Carry on the text excerpt below about U.S. involvement in the Iran-Iraq war, starting after its final sentence.

TEXT EXCERPT -
=== Begin Enclosure ===
From the start, the U.S. had encouraged Saddam to invade Khomeini's Iran in 1980. And, as has become quite well known, over the following years, Washington supplied Saddam with increasing amounts of arms as well as satellite intelligence.

By 1987, the U.S. was secretly shipping American-made weapons directly to Iraq from the sprawling U.S. Rhine-Mein Airbase in Frankfurt. Some of Saddam's elite troops were even being sent to the United states for instruction in unconventional warfare by U.S. Special Forces at Fort Bragg.

As I detail in my book, Web of Deceit, the Reagan administration would be drawn even more into the conflict. Encouraged by the U.S., Saddam intensified his attacks against vital Iranian economic targets, including neutral tankers in the Gulf. Iran of course retaliated. Concerned about the safety of their own ships, the Kuwaitis asked for protection. Otherwise, they threatened, they would have to accept assistance that was being offered by the Soviets. Some U.S. officials worried back then--just as they do today--that by venturing into the narrow confines of the Gulf, the U.S. risked direct conflict with Iran. Despite such concerns, American warships were dispatched.

On May 1987,it became dramatically clear how dangerous that policy was. An Iraqi Air Force plane mistakenly attacked an American frigate, the U.S.S. Stark, killing thirty-seven of the crew. The White House immediately accepted Iraqi apologies. Then, to counter mounting congressional opposition to the operation, the Reagan administration decided to go one step further. They would justify a continued U.S. presence in the Gulf by permitting Kuwaiti ships to operate under the American flag. That fiction would give the Kuwaitis the right to American protection.
=== End Enclosure ===
INFORMATION SUPPLIED -
=== Begin Enclosure ===
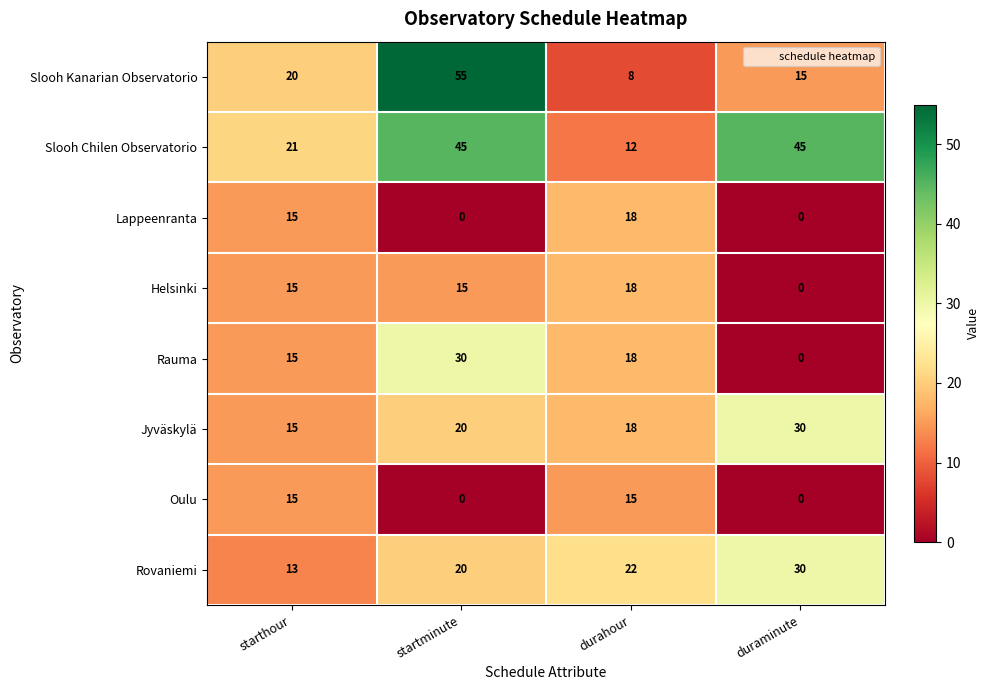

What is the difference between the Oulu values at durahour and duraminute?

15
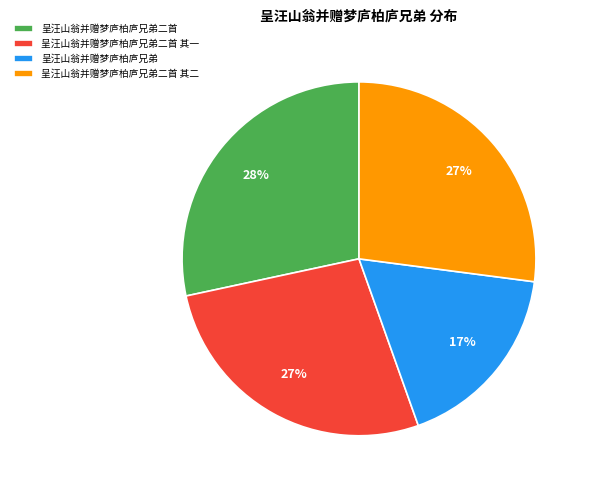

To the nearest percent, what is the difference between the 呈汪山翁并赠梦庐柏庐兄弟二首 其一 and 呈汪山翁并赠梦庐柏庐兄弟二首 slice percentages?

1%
=== End Enclosure ===
ANSWER SECTION -
A U.S. liaison officer was stationed in Baghdad to avoid a repeat of the Stark incident. That, at least, was the cover story; in fact, over the following months, American officers would help Iraq carry out long-range strikes against key Iranian targets, using U.S. ships as navigational aids. "We became", as one senior U.S. officer told ABC's Nightline, "forward air controllers for the Iraqi Air Force."

The Reagan administration, in effect, decided to undertake a secret war, not bothering with congressional authorization.

Heavily armed U.S. Special Operations helicopters, stealthy, sophisticated killing machines that could operate by day or night, were ordered to the Persian Gulf. Their mission was to destroy any Iranian gunboats they could find. Other small, swift American vessels, posing as commercial ships, lured Iranian naval vessels into international waters to attack them. The Americans often claimed they attacked the Iranian ships only after the Iranians first menaced neutral ships plying the Gulf. In some cases however, the neutral ships which the Americans claimed to be defending didn't even exist.

Beginning in July 1987, the CIA also began sending covert spy planes and helicopters over Iranian bases. Several engaged in secret bombing runs, at one point destroying an Iranian warehouse full of mines. In September 1987, a special operations helicopter team attacked an Iranian mine-laying ship with a hail or rockets and machine-gun fire, killing three Iranian sailors. Official authorization for those clandestine attacks was purposely restricted to a low level in the Reagan administration so that top government officials could deny all knowledge of the illegal operations.

By early 1988, officers from the Pentagon's Defense Intelligence Agency dispatched to Baghdad were actually planning day-by-day strategic bombing strikes for the Iraqi Air Force. In April 1988, the day before a key Iraqi offensive, U.S. forces sank or demolished half the Iranian navy--one destroyer and a couple of frigates.

If Saddam had not ultimately prevailed, the Pentagon had prepared an even more ambitious strategy: to launch an attack against the Iranian mainland. "The real plans were for a secret war, with the U.S. on the side of Iraq against Iran, on a daily basis," retired Lieutenant Colonel Roger Charles, who was serving in the office of the secretary of defense at the time, told British reporter Alan Friedman.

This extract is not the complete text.